§ REQUIRED WORK
Copy, word for word, the passage of the article below on the Times Jerusalem bureau chief that begins with the words containing "NYT Public Editor: Bronner" and ends with "slanted against Israel.".

§ EXCERPT TO READ
————————
NYT Public Editor: Bronner Should Be Reassigned
The New York Times Public Editor has recommended that the newspaper’s Jerusalem bureau chief be reassigned since his son has joined the Israeli military.
Clark Hoyt wrote in a column Saturday that he has heard from 400 readers who are convinced that Bronner cannot be objective now that his son has enlisted in the Israel Defense Forces for the next year and a half before returning to the United States for college. Hoyt also pointed out that hundreds of readers have charged that Bronner’s coverage is slanted against Israel.
“The Times sent a reporter overseas to provide disinterested coverage of one of the world’s most intense and potentially explosive conflicts, and now his son has taken up arms for one side. Even the most sympathetic reader could reasonably wonder how that would affect the father, especially if shooting broke out,” Hoyt wrote.
“I have enormous respect for Bronner and his work, and he has done nothing wrong. But this is not about punishment; it is simply a difficult reality. I would find a plum assignment for him somewhere else, at least for the duration of his son’s service in the IDF,” he concluded.
————————
§ STUDY MATERIAL
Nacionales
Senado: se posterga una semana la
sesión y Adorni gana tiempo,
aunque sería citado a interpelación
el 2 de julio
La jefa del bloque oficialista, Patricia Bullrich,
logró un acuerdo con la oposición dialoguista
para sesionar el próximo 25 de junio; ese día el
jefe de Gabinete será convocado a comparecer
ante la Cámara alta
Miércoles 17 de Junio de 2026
————————
§ ANSWER BOX
NYT Public Editor: Bronner Should Be Reassigned
The New York Times Public Editor has recommended that the newspaper’s Jerusalem bureau chief be reassigned since his son has joined the Israeli military.
Clark Hoyt wrote in a column Saturday that he has heard from 400 readers who are convinced that Bronner cannot be objective now that his son has enlisted in the Israel Defense Forces for the next year and a half before returning to the United States for college. Hoyt also pointed out that hundreds of readers have charged that Bronner’s coverage is slanted against Israel.